Read the official book synopsis after the jump.

In The Idiot, the saintly Prince Myshkin returns to Russia from a Swiss sanatorium and finds himself a stranger in a society obsessed with wealth, power, and sexual conquest. He soon becomes entangled in a love triangle with a notorious kept woman, Nastasya, and a beautiful young girl, Aglaya. Extortion and scandal escalate to murder, as Dostoevsky’s “positively beautiful man” clashes with the emptiness of a society that cannot accommodate his innocence and moral idealism. [Amazon]

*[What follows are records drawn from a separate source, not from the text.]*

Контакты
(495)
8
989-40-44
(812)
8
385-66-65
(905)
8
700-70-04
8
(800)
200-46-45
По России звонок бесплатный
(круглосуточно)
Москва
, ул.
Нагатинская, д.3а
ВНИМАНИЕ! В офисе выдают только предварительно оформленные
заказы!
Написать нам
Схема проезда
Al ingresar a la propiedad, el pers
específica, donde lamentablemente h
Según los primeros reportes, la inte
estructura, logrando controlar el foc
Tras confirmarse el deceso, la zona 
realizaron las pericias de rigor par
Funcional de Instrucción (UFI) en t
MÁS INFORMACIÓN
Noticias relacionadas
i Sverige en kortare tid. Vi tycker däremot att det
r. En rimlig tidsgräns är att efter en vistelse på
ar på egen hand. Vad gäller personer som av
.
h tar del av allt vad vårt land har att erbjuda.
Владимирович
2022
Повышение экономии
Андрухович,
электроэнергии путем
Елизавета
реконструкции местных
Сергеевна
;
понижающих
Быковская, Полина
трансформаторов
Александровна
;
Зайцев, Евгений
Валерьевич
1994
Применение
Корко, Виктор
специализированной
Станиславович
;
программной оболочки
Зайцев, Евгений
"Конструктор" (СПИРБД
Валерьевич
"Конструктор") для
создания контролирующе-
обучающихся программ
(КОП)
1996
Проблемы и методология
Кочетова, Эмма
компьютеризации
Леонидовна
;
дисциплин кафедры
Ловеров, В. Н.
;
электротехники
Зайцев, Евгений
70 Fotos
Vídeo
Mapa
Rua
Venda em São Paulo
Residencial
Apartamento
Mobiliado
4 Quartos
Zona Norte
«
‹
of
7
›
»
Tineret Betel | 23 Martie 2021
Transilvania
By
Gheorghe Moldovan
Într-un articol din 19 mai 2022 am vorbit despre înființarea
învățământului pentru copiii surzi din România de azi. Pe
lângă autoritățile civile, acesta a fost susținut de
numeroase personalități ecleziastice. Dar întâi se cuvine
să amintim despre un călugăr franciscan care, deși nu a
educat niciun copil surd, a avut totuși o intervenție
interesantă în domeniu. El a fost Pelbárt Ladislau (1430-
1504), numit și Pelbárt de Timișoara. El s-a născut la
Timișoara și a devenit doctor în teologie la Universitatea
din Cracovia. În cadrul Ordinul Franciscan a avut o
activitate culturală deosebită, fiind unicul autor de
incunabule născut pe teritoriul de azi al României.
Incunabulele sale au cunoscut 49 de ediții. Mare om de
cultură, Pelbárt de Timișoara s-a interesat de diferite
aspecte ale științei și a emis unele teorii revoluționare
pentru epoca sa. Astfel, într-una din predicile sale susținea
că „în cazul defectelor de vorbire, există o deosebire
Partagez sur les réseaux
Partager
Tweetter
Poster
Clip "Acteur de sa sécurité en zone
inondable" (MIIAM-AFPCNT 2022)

Several notable international filmmakers have taken on The Idiot.  Akira Kurosawa filmed a sprawling 265-minute adaptation in two parts that was eventually cut down for release.  As one of Russia’s preeminent directors, Andrei Tarkovsky likely would have produced the definitive version, but he died before he could start work on it.  As far as I can tell, this is the first major English-language attempt to adapt The Idiot.


Twenty-seven-year-old Prince Lev Nikolayevich Myshkin returns to Russia after spending several years at a Swiss sanatorium. Scorned by the society of St. Petersburgh for his idiocy, generosity and innocence, he finds himself at the centre of a struggle between a beautiful kept woman and a gorgeous, virtuous girl, both of whom win his affection. Unfortunately, Myshkin’s very goodness seems to precipitate disaster, leaving the impression that, in a world obsessed with money, power, and sexual conquest, a sanatorium may be the only place for a saint.